The scientists closed ranks and excluded everyone who did not wholeheartedly accept Charles Antwin’s theory.  Although they still referred to Antwin’s idea as a theory, anyone who did not accept it as a fact was portrayed as a religious fanatic and driven from the ranks of the scientists.  By the end of Wednesday, the scientists had complete control of all major colleges and universities.  No ant could gain tenure without professing substantial agreement with Antwin’s hypothesis.  By Thursday evening, all public schools were also teaching Antwin’s theory as a fact.  Even attempts to allow the teaching of difficulties with Antwin’s theory were rejected as the scheme of fanatics to turn children away from scientific and rational thinking.

With most ants united behind Antwin’s theory, work on the ant hill resumed.  This hill was built with steep sides, instead of the gently sloping sides we had before, as it was thought that this new design would prevent the killer dust devil from recurring.  Friday passed peacefully enough.  There were some strong gusts of wind, but we never heard the roaring start.  The scientists were very proud, claiming that this should remove all doubts about the validity of Antwin’s ideas (along with the many modifications the scientific ants had made to the theory over the week).

lawnmowerNow it is Saturday morning.  I am in an upper chamber of the rebuilt hill, writing this for the chronicles of our ant colony.  There is almost no wind today, and everyone is working peacefully.
Wait!  What is that sound?  I don’t understand it.  It sounds like the roaring we heard on Black Saturday.  I just saw one of the scientists, and he assured me that what happened last Saturday could not possibly recur with the shape of the new hill.  The sound is getting louder.  I don’t care what they say.  I am going to head for one of the lower tunnels.  I am frightened.

I am sure this will come as a shock, but I made up that story about finding the little piece of paper.  I am trying to make a point (another shocker).  I believe that the scientific establishment in modern western society has done something very similar to what the ant scientists did: it has defined science so that any explanation that involves an intelligent and powerful being other than us is automatically regarded as unscientific. 

I have a very simple question—what if the scientists are wrong?  If there actually IS a God who is able and willing to intervene in the physical world, will the keepers of the modern temple of science ever be able to discover this?  Not any more than the ant scientists were able to discover that a lawn mower is what destroyed their ant hill.  The ant scientists set the ground rules so that the true explanation will never be allowed to be considered.  In the same way, modern science has laid down the law so that no explanation involving God may ever be considered as part of a scientific explanation.  If we rule out the truth right from the start, we will never find it.

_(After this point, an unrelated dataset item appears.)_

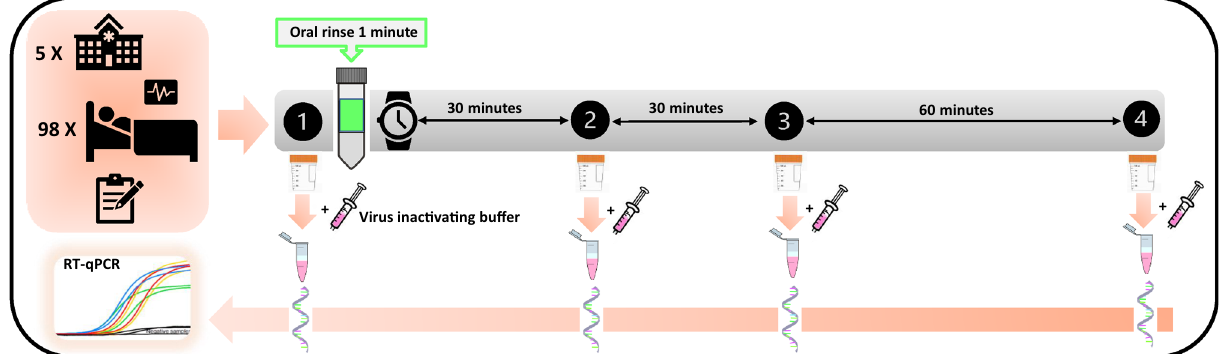
Figure 1. Diagram of the experimental study protocol. The upper left panel illustrates the multicentre study with five hospitals involved, the number of enrolled patients diagnosed and hospitalized because of SARS- COV-2 infection and the record of clinical variables. The sampling of the four non stimulated saliva samples for each patient is represented by the numbers 1, 2, 3 and 4 (corresponding to one basal and three post-mouthwash samples, at 30 min, at 60 min and at 120 min, respectively), as well as the rinsing time for 1 min. In this blind study, participants were randomly assigned to one of the five parallel group: PVP-I (group A), H 2 O 2 (group B), CPC (group C), CHX (group D) and distilled water (group E, control group). After each sampling, 0.5 mL of saliva was transferred to a sterile Eppendorf tube with 1.5 mL of virus inactivating buffer, illustrated in the figure with a syringe. All samples were taken to the laboratory where RNA extraction and RT-qPCR (reverse transcription—quantitative polymerase chain reaction) was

Someone could make the point that I am doing the same thing as the modern scientists.  I am starting out with an assumption which limits my choices.  There is some truth to this.  The thing is, it is impossible NOT to start out with assumptions.  If you have no assumptions, you have nothing to build on.  People who think they are making no assumptions are simply unaware that the things they  consider “obvious” are actually beliefs.  Given the phenomenal beauty and complexity of the created world, and man’s utter inability to create anything even CLOSE to it, I am much more comfortable with the assumption that God exists and that he created the world, than I am with the assumption that everything we experience in our life is only the result of random natural processes.